Tech. For Family: CHERY VPD feiert Weltpremiere und läutet eine neue Ära des intelligenten Parkens ein

24.04.2026

PEKING, 24. April 2026 /PRNewswire/ -- Am 22. April feierte CHERY VPD unter dem Motto „Tech. For Family" seine Weltpremiere und stellte zwei Kernfunktionen vor: Abfahrt per Fingertipp und Heimkommen in einem Schritt. Auf Basis einer durchgängigen Technologie mit großen KI-Modellen greift das System ein globales Parkproblem auf: 93 % der Fahrer haben Schwierigkeiten beim Parken.

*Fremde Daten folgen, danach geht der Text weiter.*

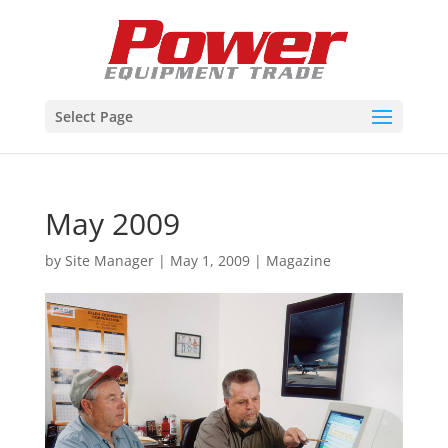
Select Page
May 2009
by
Site Manager
|
May 1, 2009
|
Magazine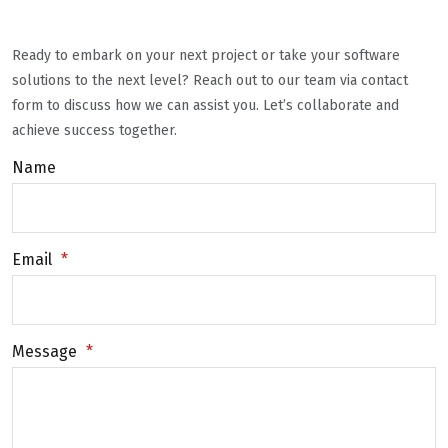
Ready to embark on your next project or take your software
solutions to the next level? Reach out to our team via contact
form to discuss how we can assist you. Let’s collaborate and
achieve success together.
Name
Email
*
Message
*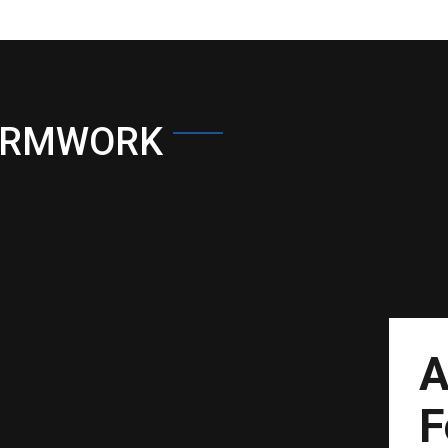
ORMWORK
A
F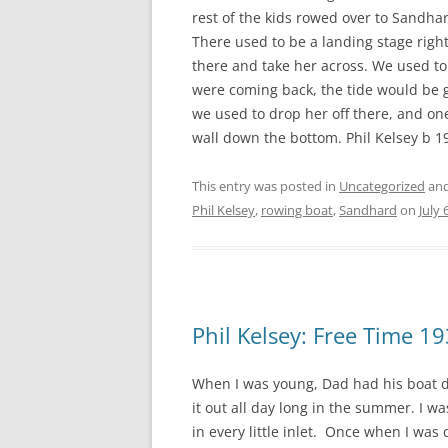
rest of the kids rowed over to Sandha
There used to be a landing stage righ
there and take her across. We used to
were coming back, the tide would be g
we used to drop her off there, and on
wall down the bottom. Phil Kelsey b 1
This entry was posted in
Uncategorized
and
Phil Kelsey
,
rowing boat
,
Sandhard
on
July 
Phil Kelsey: Free Time 1
When I was young, Dad had his boat d
it out all day long in the summer. I w
in every little inlet. Once when I was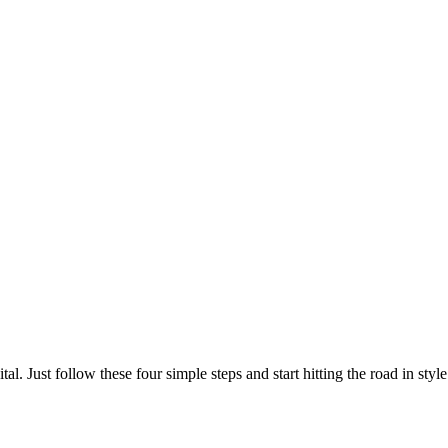
l. Just follow these four simple steps and start hitting the road in style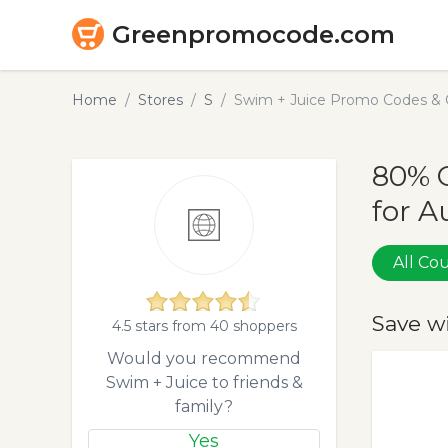
Greenpromocode.com
Home
Stores
S
Swim + Juice Promo Codes & 
80% 
for A
All C
Save w
4.5 stars from 40 shoppers
Would you recommend
Swim + Juice to friends &
family?
Yes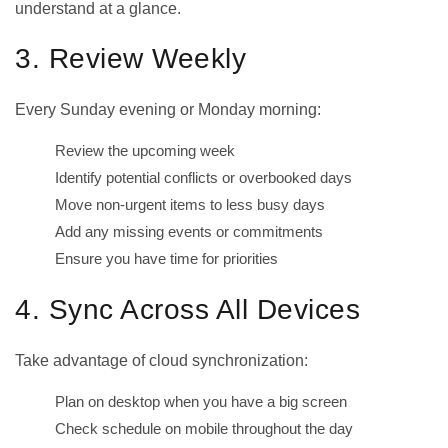
understand at a glance.
3. Review Weekly
Every Sunday evening or Monday morning:
Review the upcoming week
Identify potential conflicts or overbooked days
Move non-urgent items to less busy days
Add any missing events or commitments
Ensure you have time for priorities
4. Sync Across All Devices
Take advantage of cloud synchronization:
Plan on desktop when you have a big screen
Check schedule on mobile throughout the day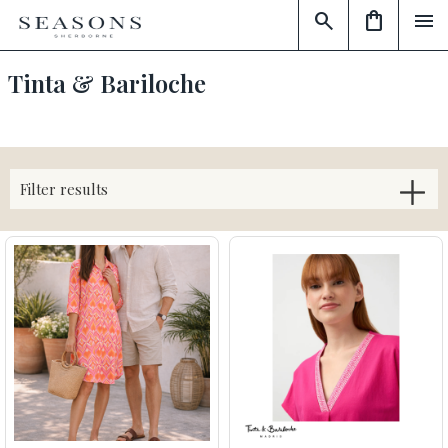
search
shopping_bag
menu
Tinta & Bariloche
Filter results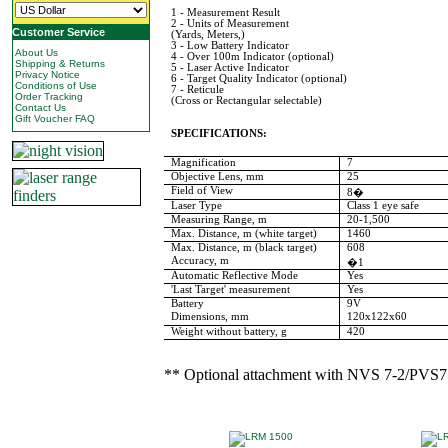
1 - Measurement Result
2 - Units of Measurement
Customer Service
(Yards, Meters,)
3 - Low Battery Indicator
About Us
4 - Over 100m Indicator (optional)
Shipping & Returns
5 - Laser Active Indicator
Privacy Notice
6 - Target Quality Indicator (optional)
Conditions of Use
7 - Reticule
Order Tracking
(Cross or Rectangular selectable)
Contact Us
Gift Voucher FAQ
SPECIFICATIONS:
Magnification
7
Objective Lens, mm
25
Field of View
8�
Laser Type
Class 1 eye safe
Measuring Range, m
20-1,500
Max. Distance, m (white target)
1460
Max. Distance, m (black target)
608
Accuracy, m
�1
Automatic Reflective Mode
Yes
'Last Target' measurement
Yes
Battery
9V
Dimensions, mm
120x122x60
Weight without battery, g
420
** Optional attachment with NVS 7-2/PVS7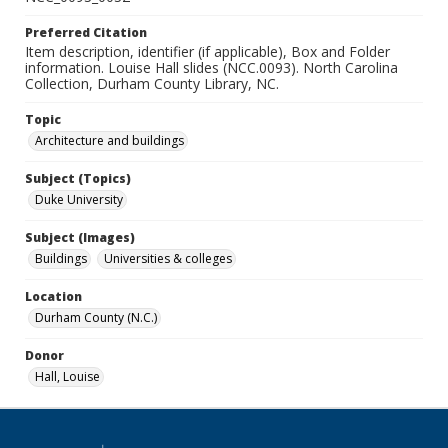
Preferred Citation
Item description, identifier (if applicable), Box and Folder
information. Louise Hall slides (NCC.0093). North Carolina
Collection, Durham County Library, NC.
Topic
Architecture and buildings
Subject (Topics)
Duke University
Subject (Images)
Buildings
Universities & colleges
Location
Durham County (N.C.)
Donor
Hall, Louise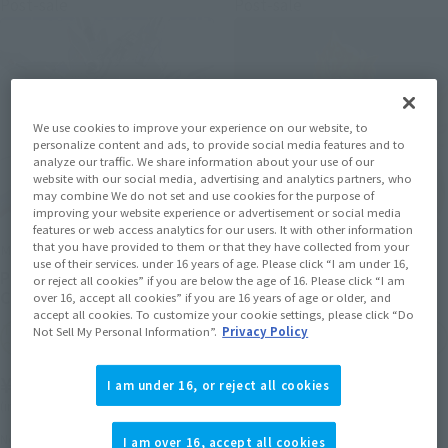
Post-sale
Post-sale
We use cookies to improve your experience on our website, to
personalize content and ads, to provide social media features and to
analyze our traffic. We share information about your use of our
website with our social media, advertising and analytics partners, who
may combine We do not set and use cookies for the purpose of
improving your website experience or advertisement or social media
features or web access analytics for our users. It with other information
that you have provided to them or that they have collected from your
METAL BUILD
SAINT CLOTH MYTH EX
use of their services. under 16 years of age. Please click “I am under 16,
PROVIDENCE GUNDAM
SEA EMPEROR POSEIDON -
or reject all cookies” if you are below the age of 16. Please click “I am
CLIMAX BATTLE Ver.
ORIGINAL COLOR EDITION-
over 16, accept all cookies” if you are 16 years of age or older, and
accept all cookies. To customize your cookie settings, please click “Do
TAMASHII NATION
TAMASHII NATION
Not Sell My Personal Information”.
Privacy Policy
Commemorative Merchandise
Commemorative Merchandise
¥50,600
¥27,500
I am under 16, or reject all cookies
(incl. 10% tax, not incl. shipping)
(incl. 10% tax, not incl. shipping)
November 14, 2025
Preorders
November 14, 2025
Preorders
I am over 16, accept all cookies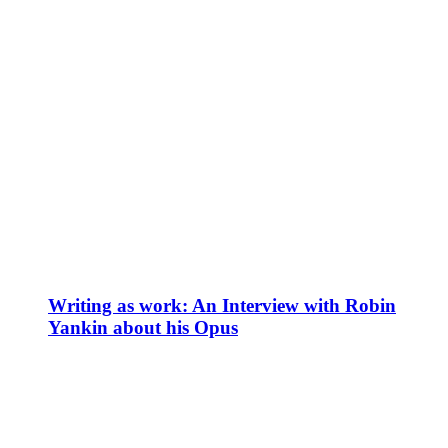
Writing as work: An Interview with Robin
Yankin about his Opus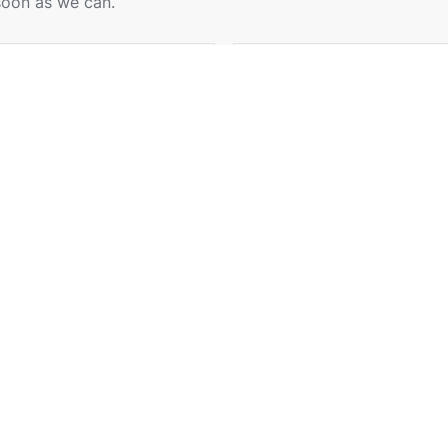
soon as we can.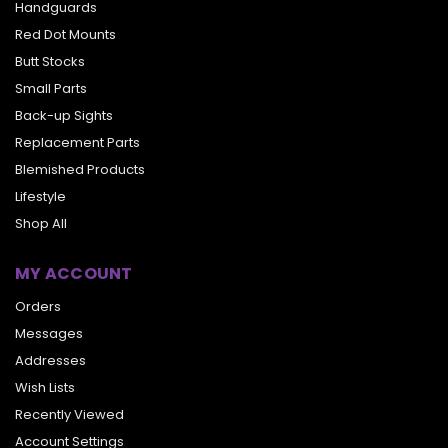
Handguards
Red Dot Mounts
Butt Stocks
Small Parts
Back-up Sights
Replacement Parts
Blemished Products
Lifestyle
Shop All
MY ACCOUNT
Orders
Messages
Addresses
Wish Lists
Recently Viewed
Account Settings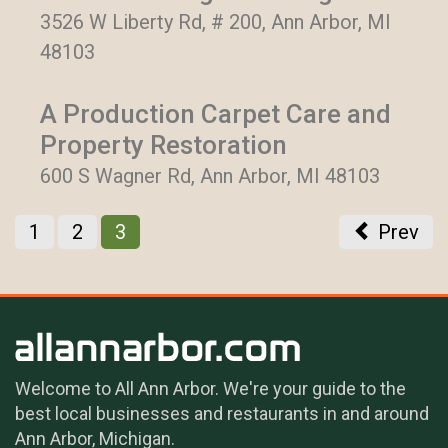
3526 W Liberty Rd, # 200, Ann Arbor, MI
48103
A Production Carpet Care and
Property Restoration
600 S Wagner Rd, Ann Arbor, MI 48103
1
2
3
Prev
Welcome to All Ann Arbor. We're your guide to the
best local businesses and restaurants in and around
Ann Arbor, Michigan.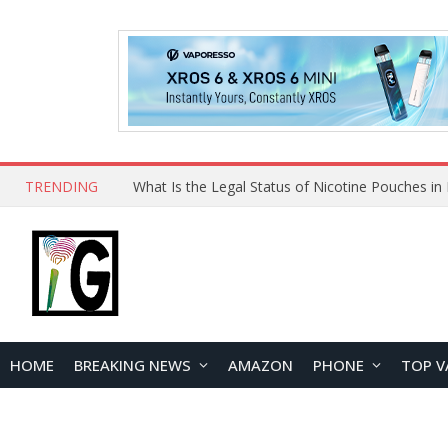
TRENDING
HOME
BREAKING NEWS
AMAZON
PHONE
TOP V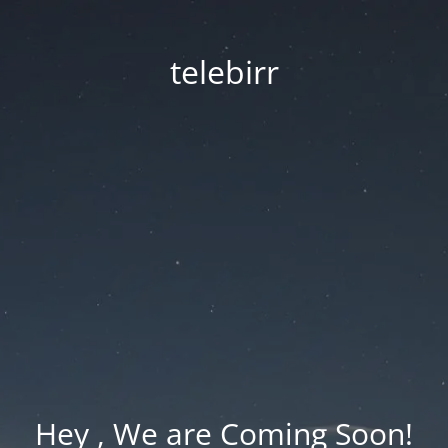
telebirr
Hey , We are Coming Soon!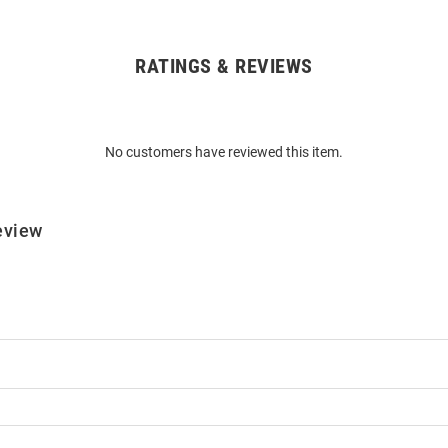
RATINGS & REVIEWS
No customers have reviewed this item.
eview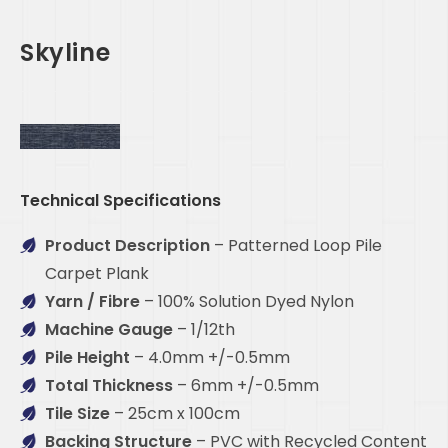
Skyline
Technical Specifications
Product Description
– Patterned Loop Pile
Carpet Plank
Yarn / Fibre
– 100% Solution Dyed Nylon
Machine Gauge
– 1/12th
Pile Height
– 4.0mm +/-0.5mm
Total Thickness
– 6mm +/-0.5mm
Tile Size
– 25cm x 100cm
Backing Structure
– PVC with Recycled Content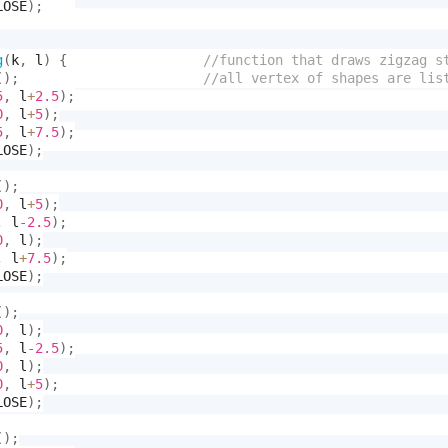
LOSE
)
;
g
(
k
,
 l
)
{
(
)
;
5
,
 l
+
2.5
)
;
0
,
 l
+
5
)
;
5
,
 l
+
7.5
)
;
LOSE
)
;
(
)
;
0
,
 l
+
5
)
;
,
 l
-2.5
)
;
0
,
 l
)
;
,
 l
+
7.5
)
;
LOSE
)
;
(
)
;
0
,
 l
)
;
5
,
 l
-2.5
)
;
0
,
 l
)
;
0
,
 l
+
5
)
;
LOSE
)
;
(
)
;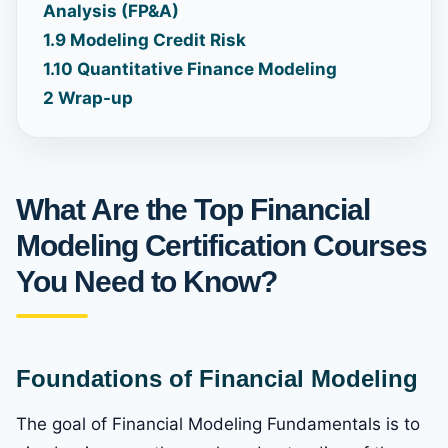
Analysis (FP&A)
1.9
Modeling Credit Risk
1.10
Quantitative Finance Modeling
2
Wrap-up
What Are the Top Financial
Modeling Certification Courses
You Need to Know?
Foundations of Financial Modeling
The goal of Financial Modeling Fundamentals is to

Aaron Zheng, Executive Deputy General Manager of Chery International Marketing Center, personally sat in the driver’s seat and invited two overseas media representatives to experience the advanced strength of VPD technology.

One-Tap Departure lässt Ihr Auto zu Ihnen kommen. Mit einem einzigen Tipp in der App navigiert das Fahrzeug selbstständig aus Parklücken heraus und findet aktiv zu seinem Nutzer. Auch unter komplexen Bedingungen ermöglicht seine intelligente Steuerung auf Gaming-Niveau ein flüssiges, aktives Ausweichen ohne abruptes Bremsen.

One-Step Homecoming entlastet Nutzer nach einem langen Tag. Bei der Einfahrt in die heimische Garage steigen Fahrer einfach aus und aktivieren den Parkvorgang per App. Das Fahrzeug sucht selbstständig nach einem Stellplatz und plant automatisch um, falls dieser belegt ist. So gewinnen Familien wertvolle Zeit zurück.

Am Veranstaltungsort führte Aaron Zheng gemeinsam mit internationalen Medienvertretern die Leistungsfähigkeit von VPD in extrem engen Parklücken vor und stellte damit die Zuverlässigkeit intelligenter Fertigung aus China unter Beweis. Tests unter realen Bedingungen bestätigten, dass das System Fußgängern dynamisch Vorrang gewährt und Hindernissen nahtlos ausweicht.

CHERY VPD, das 2026 auf den Modellen TIGGO 7 und TIGGO 8 im Nahen Osten und in Südostasien eingeführt werden soll, definiert Mobilität neu. Wenn Autos lernen, Rücksicht zu nehmen, schenkt jede Abfahrt ein Gefühl der Sicherheit und jede Heimkehr Wärme.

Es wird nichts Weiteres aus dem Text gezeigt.